Obiter dicta (often simply
dicta, or
obiter) are remarks or observations made by a
judge that, although included in the body of the court's opinion, do not form a necessary part of the court's decision. In a court opinion,
obiter dicta include, but are not limited to, words "introduced by way of illustration, or analogy or argument".
[2] Unlike
ratio decidendi,
obiter dicta are not the subject of the judicial decision, even if they happen to be correct statements of law. The so-called
Wambaugh's Inversion Test provides that to determine whether a judicial statement is
ratio or
obiter, you should invert the argument, that is to say, ask whether the decision would have been different, had the statement been omitted.

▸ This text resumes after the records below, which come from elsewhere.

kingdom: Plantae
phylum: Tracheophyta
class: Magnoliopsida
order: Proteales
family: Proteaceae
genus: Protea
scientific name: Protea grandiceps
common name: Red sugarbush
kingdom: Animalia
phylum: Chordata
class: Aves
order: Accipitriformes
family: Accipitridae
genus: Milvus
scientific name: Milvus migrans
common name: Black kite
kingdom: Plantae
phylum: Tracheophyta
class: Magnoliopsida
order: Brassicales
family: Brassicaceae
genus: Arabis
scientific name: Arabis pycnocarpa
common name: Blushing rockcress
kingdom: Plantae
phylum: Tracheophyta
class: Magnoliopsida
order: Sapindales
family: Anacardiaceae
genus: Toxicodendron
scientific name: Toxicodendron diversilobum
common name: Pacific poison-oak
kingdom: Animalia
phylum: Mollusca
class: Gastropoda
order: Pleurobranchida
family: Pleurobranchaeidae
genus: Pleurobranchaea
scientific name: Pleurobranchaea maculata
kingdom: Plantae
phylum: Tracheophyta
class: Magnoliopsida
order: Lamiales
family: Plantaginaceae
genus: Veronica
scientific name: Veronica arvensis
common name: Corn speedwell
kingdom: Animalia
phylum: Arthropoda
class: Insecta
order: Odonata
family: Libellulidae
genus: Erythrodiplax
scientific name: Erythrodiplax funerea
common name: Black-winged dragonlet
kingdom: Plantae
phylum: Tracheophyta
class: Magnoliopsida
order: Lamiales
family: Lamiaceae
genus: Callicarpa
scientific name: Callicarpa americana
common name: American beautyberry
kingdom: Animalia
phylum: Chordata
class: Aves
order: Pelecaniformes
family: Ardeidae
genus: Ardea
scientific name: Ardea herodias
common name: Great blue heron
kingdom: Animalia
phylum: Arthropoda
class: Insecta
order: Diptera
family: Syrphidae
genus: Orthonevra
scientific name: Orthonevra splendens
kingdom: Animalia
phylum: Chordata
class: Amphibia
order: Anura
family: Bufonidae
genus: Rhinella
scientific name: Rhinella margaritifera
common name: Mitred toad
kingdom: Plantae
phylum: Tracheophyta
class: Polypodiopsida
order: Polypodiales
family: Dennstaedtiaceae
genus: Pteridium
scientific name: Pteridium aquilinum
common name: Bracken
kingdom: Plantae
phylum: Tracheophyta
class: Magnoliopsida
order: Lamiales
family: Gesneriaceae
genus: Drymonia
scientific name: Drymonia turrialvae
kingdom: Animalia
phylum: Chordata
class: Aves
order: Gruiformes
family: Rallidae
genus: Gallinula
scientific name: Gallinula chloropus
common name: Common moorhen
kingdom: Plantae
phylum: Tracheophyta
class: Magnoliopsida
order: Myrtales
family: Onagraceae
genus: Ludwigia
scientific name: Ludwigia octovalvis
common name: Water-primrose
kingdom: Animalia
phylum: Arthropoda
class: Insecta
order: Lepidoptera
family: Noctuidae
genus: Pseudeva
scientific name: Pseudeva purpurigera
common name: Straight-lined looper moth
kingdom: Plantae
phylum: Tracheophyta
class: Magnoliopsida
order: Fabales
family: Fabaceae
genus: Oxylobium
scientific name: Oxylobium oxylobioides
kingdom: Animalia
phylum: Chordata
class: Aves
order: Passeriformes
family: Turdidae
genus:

If so, the statement is crucial and is
ratio; whereas if it is not crucial, it is
obiter.
If a court rules that it lacks
jurisdiction to hear a case (or dismisses the case on a technicality), but still goes on to offer opinions on the merits of the case, such opinions may constitute
obiter dicta. Other instances of
obiter dicta may occur where a judge makes an aside to provide context for the opinion, or makes a thorough exploration of a relevant area of law. If a judge, by way of illumination, provides a hypothetical example, this would be obiter even if relevant because it would not be on the facts of the case, as in the
Carlill case (below).
In reaching decisions, courts sometimes quote passages of obiter dicta found in the texts of the opinions from prior cases, with or without acknowledging the quoted passage's status as obiter dicta. A quoted passage of obiter dicta may become part of the holding or ruling in a subsequent case, depending on what the latter court actually decided and how that court treated the principle embodied in the quoted passage.